Tuesday, March 30, 2010

The Rights of Man

Our founding fathers believe in the rights of man. Europe believed in the rights of men. A lot of difference with one letter. The rights of man is the right of the individual while the rights of men is the rights and wellness of the collective over the individual. The rights of man is the needs of the one out weighs the needs of the many.

If it were not for this ideal, we would not of had America and the documents that lead us as a nation today. At the time, this was a radical idea. It had been attempted but always done wrong, never looking out for the individual. The founders found a way to make it work. They created a Constitutional Representative Republic. They looked to many different systems throughout history, and took a lesson from each one that helped form what we call the Constitution.

James Madison is known as the father of the Constitution, and rightly so. He was influenced by the Federalist Papers which Alexander Hamilton, John Jay, and himself wrote. He received over 200 books from his long time friend Thomas Jefferson who was in France at the time. It was influences like these that gave him the idea for the Virginia Plan and later the Constitution.

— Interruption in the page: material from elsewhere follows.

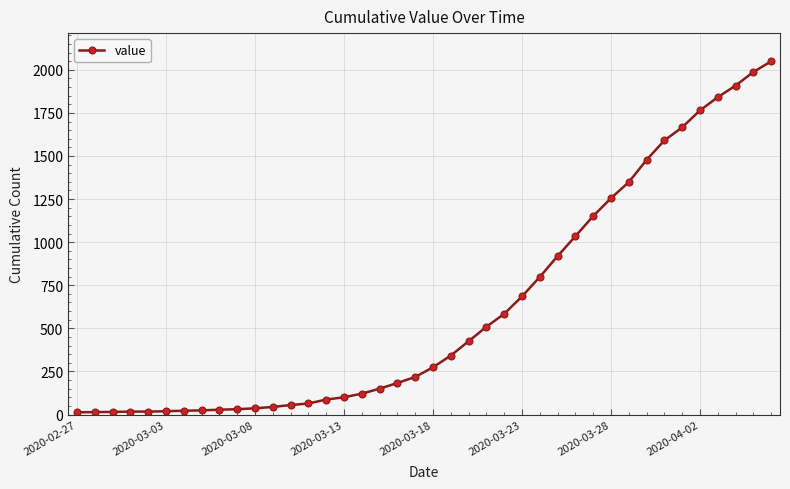

What is the difference between the second highest and minimum values?

1974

The Constitution was a work of genius, but some believed it was a missing a confirmation of those individual rights. After 2 years, the Bill of Rights was added. The Constitution combined with the Bill of Rights created a system that no nation has been able to match. Many have tried, and America has attempted to help along the way, but none have come close. We are fortunate to have been blessed with these founders and the ideals that they had and came up with. It is these ideals that created the slogan that was displayed on our first unofficial national flag. "DON'T TREAD ON ME".